Exercise directions. Please extend the passage below on predicting 3rd-grade reading proficiency in California school districts, picking up right after its final sentence.

Just switching from the poverty rate to the free meal eligibility rate increases the R-squared from 0.466 to 0.676.
In California, school districts get extra funding from the state depending on their Unduplicated Pupil Count (UPC), which counts the number of students who are eligible for free or reduced price meals or who are English Learners. I assumed that we would be able to explain even more of the variation in districts’ reading proficiency rates if we also took into account the share of students who were English learners or who were eligible for reduced-price meals. I was wrong. These don’t improve the R-squared even a tiny bit.
Improvement #2: Socioeconomic Disadvantage
So far, we’ve been using the free meal eligibility rate of the district to predict the reading proficiency of 3rd graders. It would be cleaner if we could use the free meal eligibility rate of 3rd graders but that data is not available. What is available is the rate of socio-economic disadvantage, which is a broader category. In addition to those eligible for free and reduced-price meals, it includes those who are homeless, or in foster care, or whose parents did not graduate high school (but not English learners).
If we predict 3rd grade reading proficiency using 3rd grade economic disadvantage, we get an R-squared of 0.695
If you mouseover the districts that appear to be exceptionally good (or exceptionally bad), you’ll notice that many of them have very few students. It’s hard to know whether these districts are truly exceptionally good or whether they’ve just been the beneficiaries of statistical noise2.
A proper research paper would conduct statistical tests to identify districts whose overperformance can’t be explained by luck. This is not a proper research paper. To illustrate how much randomness affects the results, look what happens when we simply exclude the smallest districts. This chart shows exactly the same data as the previous one but excludes districts with fewer than 300 students which were included in the previous chart. Just by getting rid of the outliers, the R-squared jumps from 0.695 to 0.767.

Dataset extract.
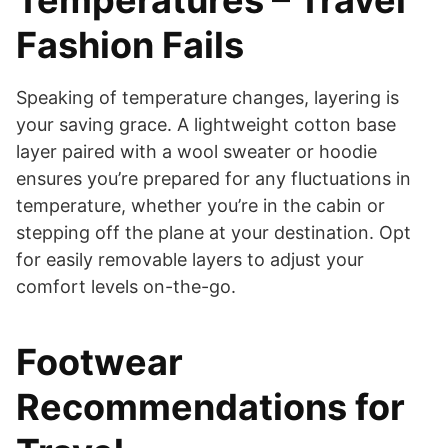
Temperatures – Travel
Fashion Fails
Speaking of temperature changes, layering is
your saving grace. A lightweight cotton base
layer paired with a wool sweater or hoodie
ensures you’re prepared for any fluctuations in
temperature, whether you’re in the cabin or
stepping off the plane at your destination. Opt
for easily removable layers to adjust your
comfort levels on-the-go.
Footwear
Recommendations for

Answer to this problem.
Using this measure, San Francisco now scores a little bit above its predicted level but still far below where it needs to be if it is to achieve its long-term goal. To achieve that goal, it will need to be above the 99th percentile of all districts. The districts in that percentile today are all much much smaller than San Francisco.
Improvement #3: Parental Education
Adding race/ethnicity to socioeconomic disadvantage improves the prediction a bit. The R-squared rises from 0.767 to 0.808. Effectively, knowing whether the disadvantaged students are Asian or Latino improves the quality of the reading proficiency estimate because Asian students are more likely to be proficient.
But there is one variable that performs even better: the percentage of students whose parents graduated college. This one variable, by itself, accounts for 84.2% of all the observed variation3 in reading proficiency between districts. Everything else that we obsess about - school funding, curriculum, teacher pay, quality of instruction, class sizes - just affects the remaining 15.8%.
In this chart, San Francisco lies a bit below the best-fit line i.e. it does slightly worse than would be predicted given the percentage of children whose parents who graduated college. I wouldn’t sweat over this. The main point is that the 2027 goal still looks unattainable.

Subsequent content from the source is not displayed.